Голос толстоликого вывел начальника экспедиции из задумчивости.
Спешившись, толстоликий приглашал заглянуть в темный зев колодца, вырытого некогда мастерами-кяризчи. Оказывается, пока начальник предавался статистико-романтическим размышлениям, все поднялись по склону отвала выброшенной из галереи кяриза красной глины и теперь стояли у самого отверстия.
- Они тут! - сказал, пришлепнув от удовольствия губами, толстоликий. - Наверно, живые. Смотрят оттуда. Молчат. Боятся.
Он подержал за узду коня, пока начальник слезал на землю.
- Не знаю. Руки-ноги не поломали бы. Как слезли? Высоко. Локтей двадцать.
Только что начальник вспоминал глаза. Теперь снизу эти глаза глядели на него... глаза, от которых рвется... нет, какая чепуха... сжимается сердце.
- Скорее! Давайте арканы! - закричал он, полный жалости. Несчастные, там внизу забились от страха в нору. Помогите мне.

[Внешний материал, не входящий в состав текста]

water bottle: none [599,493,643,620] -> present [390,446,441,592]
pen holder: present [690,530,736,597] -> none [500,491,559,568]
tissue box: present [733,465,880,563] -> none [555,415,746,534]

- Но там могут быть калтаманы! - протянул толстоликий. - Девчонки разве могли сами спуститься. Тут и дарбоз - канатоходец сорвался бы! Я видел в цирке, в Ашхабаде. Но там ловкачи, а тут слабые, нежные... Их туда сбросили, опустили на веревках... Спрятали. Калтаманами здесь заправлял сам Сеид Оразгельды, страшный Ораз. Он не захотел расстаться с добычей, спрятал в колодце. Они не сами сломали стенку в кладовке. Страшный Ораз сломал. Не иначе. Осторожней будьте.
И пока доставали аркан, обвязывали под мышками Аббаса Кули, неистово рвавшегося в колодец и упрямо повторявшего: "Спасти! Спасти!" толстоликий с явным недоверием и подозрительностью то засовывал голову в колодец, то вскакивал и озирался, стараясь разглядеть что-то в степи, все более заволакивавшейся плотной желтой мглой. Особенно привлекали внимание арчина точки, двигавшиеся у самого подножия хребта, едва различимого в поднявшихся горячих испарениях.
Все торопились. Лихорадочно связывали концы аркана. Узлы проверял сам начальник. Он решил спуститься в колодец сам, - в словах арчина о калтаманах было зерно истины, но Аббас Кули чуть ли не со слезами на глазах молил:
- Мой отец кяризчи, я сам копал кяризы. Я знаю, я знаю... Я сам полезу. Аркан не нужен... То есть нужен, чтобы их вытащить... Нет-нет! Чего бояться. Калтаманов там нет... На калтаманов у меня револьвер, у меня нож...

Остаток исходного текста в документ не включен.